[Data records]
# # # # #

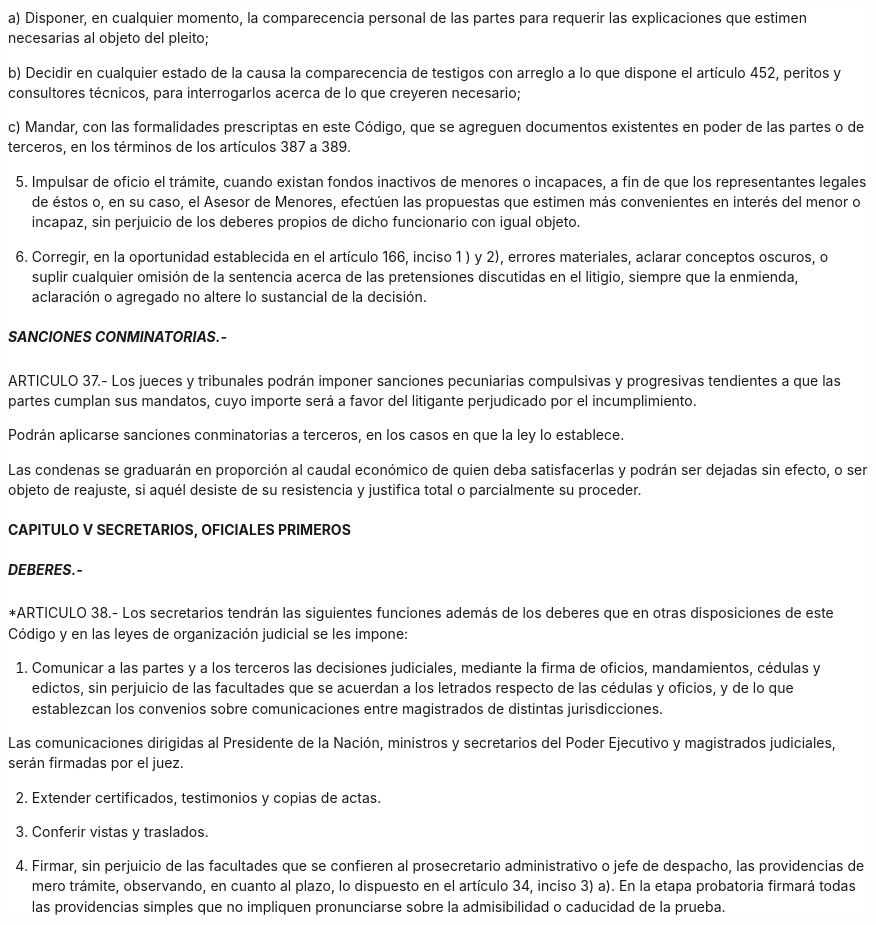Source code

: a) Disponer, en cualquier momento, la comparecencia personal de las partes para requerir las explicaciones que estimen necesarias al objeto del pleito;

b) Decidir en cualquier estado de la causa la comparecencia de testigos con arreglo a lo que dispone el artículo 452, peritos y consultores técnicos, para interrogarlos acerca de lo que creyeren necesario;

c) Mandar, con las formalidades prescriptas en este Código, que se agreguen documentos existentes en poder de las partes o de terceros, en los términos de los artículos 387 a 389.

5) Impulsar de oficio el trámite, cuando existan fondos inactivos de menores o incapaces, a fin de que los representantes legales de éstos o, en su caso, el Asesor de Menores, efectúen las propuestas que estimen más convenientes en interés del menor o incapaz, sin perjuicio de los deberes propios de dicho funcionario con igual objeto.

6) Corregir, en la oportunidad establecida en el artículo 166, inciso 1 ) y 2), errores materiales, aclarar conceptos oscuros, o suplir cualquier omisión de la sentencia acerca de las pretensiones discutidas en el litigio, siempre que la enmienda, aclaración o agregado no altere lo sustancial de la decisión.

##### SANCIONES CONMINATORIAS.-

<a id="37"></a>
ARTICULO 37.- Los jueces y tribunales podrán imponer sanciones pecuniarias compulsivas y progresivas tendientes a que las partes cumplan sus mandatos, cuyo importe será a favor del litigante perjudicado por el incumplimiento.

Podrán aplicarse sanciones conminatorias a terceros, en los casos en que la ley lo establece.

Las condenas se graduarán en proporción al caudal económico de quien deba satisfacerlas y podrán ser dejadas sin efecto, o ser objeto de reajuste, si aquél desiste de su resistencia y justifica total o parcialmente su proceder.

#### CAPITULO V SECRETARIOS, OFICIALES PRIMEROS

##### DEBERES.-

<a id="38"></a>
*ARTICULO 38.- Los secretarios tendrán las siguientes funciones además de los deberes que en otras disposiciones de este Código y en las leyes de organización judicial se les impone:

1) Comunicar a las partes y a los terceros las decisiones judiciales, mediante la firma de oficios, mandamientos, cédulas y edictos, sin perjuicio de las facultades que se acuerdan a los letrados respecto de las cédulas y oficios, y de lo que establezcan los convenios sobre comunicaciones entre magistrados de distintas jurisdicciones.

Las comunicaciones dirigidas al Presidente de la Nación, ministros y secretarios del Poder Ejecutivo y magistrados judiciales, serán firmadas por el juez.

2) Extender certificados, testimonios y copias de actas.

3) Conferir vistas y traslados.

4) Firmar, sin perjuicio de las facultades que se confieren al prosecretario administrativo o jefe de despacho, las providencias de mero trámite, observando, en cuanto al plazo, lo dispuesto en el artículo 34, inciso 3) a). En la etapa probatoria firmará todas las providencias simples que no impliquen pronunciarse sobre la admisibilidad o caducidad de la prueba.
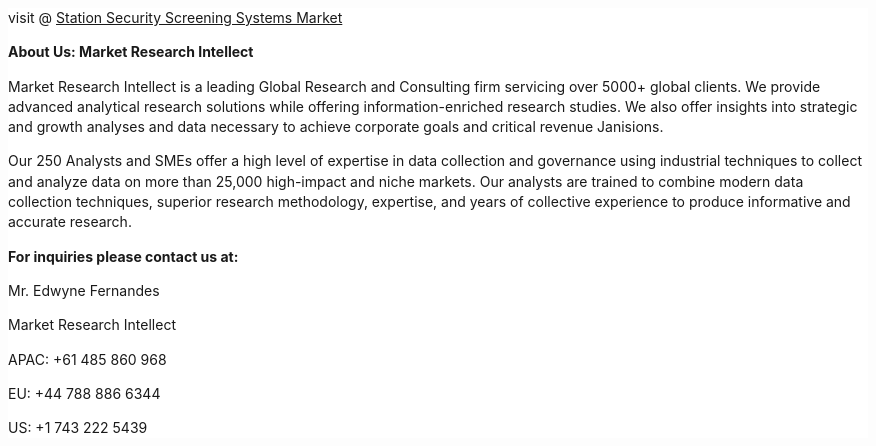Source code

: visit&nbsp;@</strong>&nbsp;</span><span class="font-[700]"><a href="https://www.marketresearchintellect.com/product/global-station-security-screening-systems-market-size-forecast/?utm_source=Linkedin&utm_medium=808" target="_blank" data-tracking-control-name="article-ssr-frontend-pulse_little-text-block" data-tracking-will-navigate="" data-test-link="">Station Security Screening Systems Market</a></span></p><p><strong><span class="font-[700]">About Us: Market Research Intellect</span></strong></p><p><span class="">Market Research Intellect is a leading Global Research and Consulting firm servicing over 5000+ global clients. We provide advanced analytical research solutions while offering information-enriched research studies.&nbsp;</span>We also offer insights into strategic and growth analyses and data necessary to achieve corporate goals and critical revenue Janisions.</p><p><span class="">Our 250 Analysts and SMEs offer a high level of expertise in data collection and governance using industrial techniques to collect and analyze data on more than 25,000 high-impact and niche markets. Our analysts are trained to combine modern data collection techniques, superior research methodology, expertise, and years of collective experience to produce informative and accurate research.</span></p><p><strong>For inquiries please contact us at:</strong></p><p>Mr. Edwyne Fernandes</p><p>Market Research Intellect</p><p>APAC: +61 485 860 968</p><p>EU: +44 788 886 6344</p><p>US: +1 743 222 5439</p>
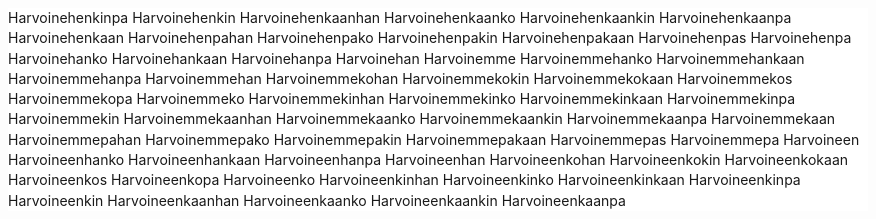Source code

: Harvoinehenkinpa
Harvoinehenkin
Harvoinehenkaanhan
Harvoinehenkaanko
Harvoinehenkaankin
Harvoinehenkaanpa
Harvoinehenkaan
Harvoinehenpahan
Harvoinehenpako
Harvoinehenpakin
Harvoinehenpakaan
Harvoinehenpas
Harvoinehenpa
Harvoinehanko
Harvoinehankaan
Harvoinehanpa
Harvoinehan
Harvoinemme
Harvoinemmehanko
Harvoinemmehankaan
Harvoinemmehanpa
Harvoinemmehan
Harvoinemmekohan
Harvoinemmekokin
Harvoinemmekokaan
Harvoinemmekos
Harvoinemmekopa
Harvoinemmeko
Harvoinemmekinhan
Harvoinemmekinko
Harvoinemmekinkaan
Harvoinemmekinpa
Harvoinemmekin
Harvoinemmekaanhan
Harvoinemmekaanko
Harvoinemmekaankin
Harvoinemmekaanpa
Harvoinemmekaan
Harvoinemmepahan
Harvoinemmepako
Harvoinemmepakin
Harvoinemmepakaan
Harvoinemmepas
Harvoinemmepa
Harvoineen
Harvoineenhanko
Harvoineenhankaan
Harvoineenhanpa
Harvoineenhan
Harvoineenkohan
Harvoineenkokin
Harvoineenkokaan
Harvoineenkos
Harvoineenkopa
Harvoineenko
Harvoineenkinhan
Harvoineenkinko
Harvoineenkinkaan
Harvoineenkinpa
Harvoineenkin
Harvoineenkaanhan
Harvoineenkaanko
Harvoineenkaankin
Harvoineenkaanpa
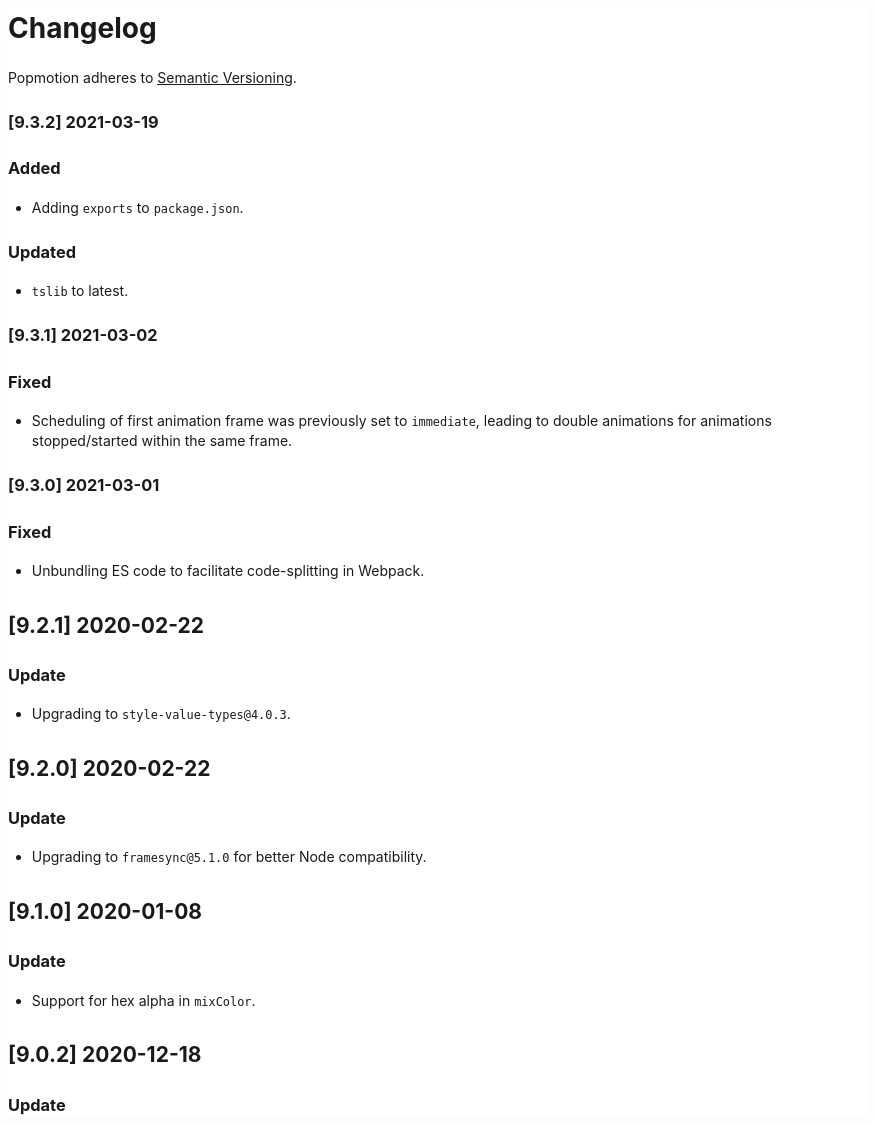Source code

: # Changelog

Popmotion adheres to [Semantic Versioning](http://semver.org/).

### [9.3.2] 2021-03-19

### Added

- Adding `exports` to `package.json`.

### Updated

- `tslib` to latest.

### [9.3.1] 2021-03-02

### Fixed

- Scheduling of first animation frame was previously set to `immediate`, leading to double animations for animations stopped/started within the same frame.

### [9.3.0] 2021-03-01

### Fixed

- Unbundling ES code to facilitate code-splitting in Webpack.

## [9.2.1] 2020-02-22

### Update

-   Upgrading to `style-value-types@4.0.3`.

## [9.2.0] 2020-02-22

### Update

-   Upgrading to `framesync@5.1.0` for better Node compatibility.

## [9.1.0] 2020-01-08

### Update

-   Support for hex alpha in `mixColor`.

## [9.0.2] 2020-12-18

### Update
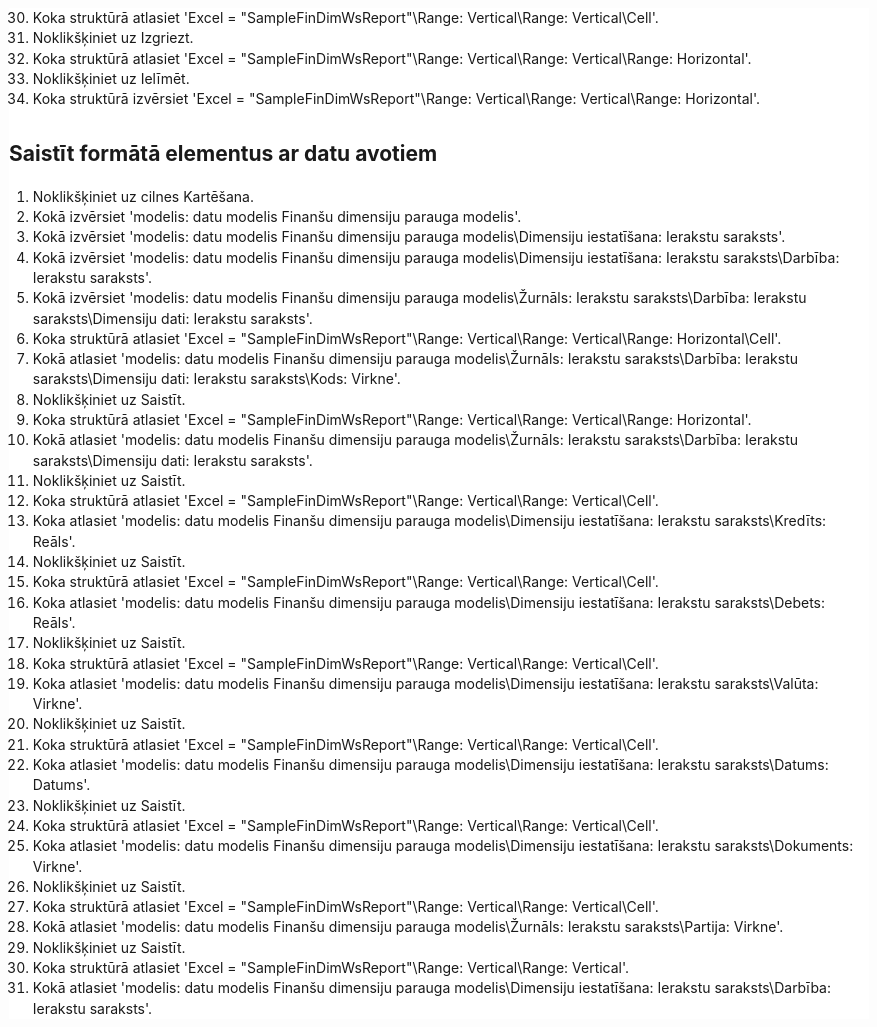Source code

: 30. Koka struktūrā atlasiet 'Excel = "SampleFinDimWsReport"\Range<JournalLine>: Vertical\Range<TransactionLine>: Vertical\Cell<DimValues>'.
31. Noklikšķiniet uz Izgriezt.
32. Koka struktūrā atlasiet 'Excel = "SampleFinDimWsReport"\Range<JournalLine>: Vertical\Range<TransactionLine>: Vertical\Range<DimValues>: Horizontal'.
33. Noklikšķiniet uz Ielīmēt.
34. Koka struktūrā izvērsiet 'Excel = "SampleFinDimWsReport"\Range<JournalLine>: Vertical\Range<TransactionLine>: Vertical\Range<DimValues>: Horizontal'.

## <a name="map-format-elements-to-data-sources"></a>Saistīt formātā elementus ar datu avotiem
1. Noklikšķiniet uz cilnes Kartēšana.
2. Kokā izvērsiet 'modelis: datu modelis Finanšu dimensiju parauga modelis'.
3. Kokā izvērsiet 'modelis: datu modelis Finanšu dimensiju parauga modelis\Dimensiju iestatīšana: Ierakstu saraksts'.
4. Kokā izvērsiet 'modelis: datu modelis Finanšu dimensiju parauga modelis\Dimensiju iestatīšana: Ierakstu saraksts\Darbība: Ierakstu saraksts'.
5. Kokā izvērsiet 'modelis: datu modelis Finanšu dimensiju parauga modelis\Žurnāls: Ierakstu saraksts\Darbība: Ierakstu saraksts\Dimensiju dati: Ierakstu saraksts'.
6. Koka struktūrā atlasiet 'Excel = "SampleFinDimWsReport"\Range<JournalLine>: Vertical\Range<TransactionLine>: Vertical\Range<DimValues>: Horizontal\Cell<DimValues>'.
7. Kokā atlasiet 'modelis: datu modelis Finanšu dimensiju parauga modelis\Žurnāls: Ierakstu saraksts\Darbība: Ierakstu saraksts\Dimensiju dati: Ierakstu saraksts\Kods: Virkne'.
8. Noklikšķiniet uz Saistīt.
9. Koka struktūrā atlasiet 'Excel = "SampleFinDimWsReport"\Range<JournalLine>: Vertical\Range<TransactionLine>: Vertical\Range<DimValues>: Horizontal'.
10. Kokā atlasiet 'modelis: datu modelis Finanšu dimensiju parauga modelis\Žurnāls: Ierakstu saraksts\Darbība: Ierakstu saraksts\Dimensiju dati: Ierakstu saraksts'.
11. Noklikšķiniet uz Saistīt.
12. Koka struktūrā atlasiet 'Excel = "SampleFinDimWsReport"\Range<JournalLine>: Vertical\Range<TransactionLine>: Vertical\Cell<Credit>'.
13. Koka atlasiet 'modelis: datu modelis Finanšu dimensiju parauga modelis\Dimensiju iestatīšana: Ierakstu saraksts\Kredīts: Reāls'.
14. Noklikšķiniet uz Saistīt.
15. Koka struktūrā atlasiet 'Excel = "SampleFinDimWsReport"\Range<JournalLine>: Vertical\Range<TransactionLine>: Vertical\Cell<Debit>'.
16. Koka atlasiet 'modelis: datu modelis Finanšu dimensiju parauga modelis\Dimensiju iestatīšana: Ierakstu saraksts\Debets: Reāls'.
17. Noklikšķiniet uz Saistīt.
18. Koka struktūrā atlasiet 'Excel = "SampleFinDimWsReport"\Range<JournalLine>: Vertical\Range<TransactionLine>: Vertical\Cell<Currency>'.
19. Koka atlasiet 'modelis: datu modelis Finanšu dimensiju parauga modelis\Dimensiju iestatīšana: Ierakstu saraksts\Valūta: Virkne'.
20. Noklikšķiniet uz Saistīt.
21. Koka struktūrā atlasiet 'Excel = "SampleFinDimWsReport"\Range<JournalLine>: Vertical\Range<TransactionLine>: Vertical\Cell<TransDate>'.
22. Koka atlasiet 'modelis: datu modelis Finanšu dimensiju parauga modelis\Dimensiju iestatīšana: Ierakstu saraksts\Datums: Datums'.
23. Noklikšķiniet uz Saistīt.
24. Koka struktūrā atlasiet 'Excel = "SampleFinDimWsReport"\Range<JournalLine>: Vertical\Range<TransactionLine>: Vertical\Cell<TransVoucher>'.
25. Koka atlasiet 'modelis: datu modelis Finanšu dimensiju parauga modelis\Dimensiju iestatīšana: Ierakstu saraksts\Dokuments: Virkne'.
26. Noklikšķiniet uz Saistīt.
27. Koka struktūrā atlasiet 'Excel = "SampleFinDimWsReport"\Range<JournalLine>: Vertical\Range<TransactionLine>: Vertical\Cell<TransBatch>'.
28. Kokā atlasiet 'modelis: datu modelis Finanšu dimensiju parauga modelis\Žurnāls: Ierakstu saraksts\Partija: Virkne'.
29. Noklikšķiniet uz Saistīt.
30. Koka struktūrā atlasiet 'Excel = "SampleFinDimWsReport"\Range<JournalLine>: Vertical\Range<TransactionLine>: Vertical'.
31. Kokā atlasiet 'modelis: datu modelis Finanšu dimensiju parauga modelis\Dimensiju iestatīšana: Ierakstu saraksts\Darbība: Ierakstu saraksts'.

# # # # #

**Task brief**
Output only the lines from the start of the data through the line that holds "5) Impulsar de". Keep them exact and leave the pictures out.

**Answer space**
Source code

: a) Disponer, en cualquier momento, la comparecencia personal de las partes para requerir las explicaciones que estimen necesarias al objeto del pleito;

b) Decidir en cualquier estado de la causa la comparecencia de testigos con arreglo a lo que dispone el artículo 452, peritos y consultores técnicos, para interrogarlos acerca de lo que creyeren necesario;

c) Mandar, con las formalidades prescriptas en este Código, que se agreguen documentos existentes en poder de las partes o de terceros, en los términos de los artículos 387 a 389.

5) Impulsar de oficio el trámite, cuando existan fondos inactivos de menores o incapaces, a fin de que los representantes legales de éstos o, en su caso, el Asesor de Menores, efectúen las propuestas que estimen más convenientes en interés del menor o incapaz, sin perjuicio de los deberes propios de dicho funcionario con igual objeto.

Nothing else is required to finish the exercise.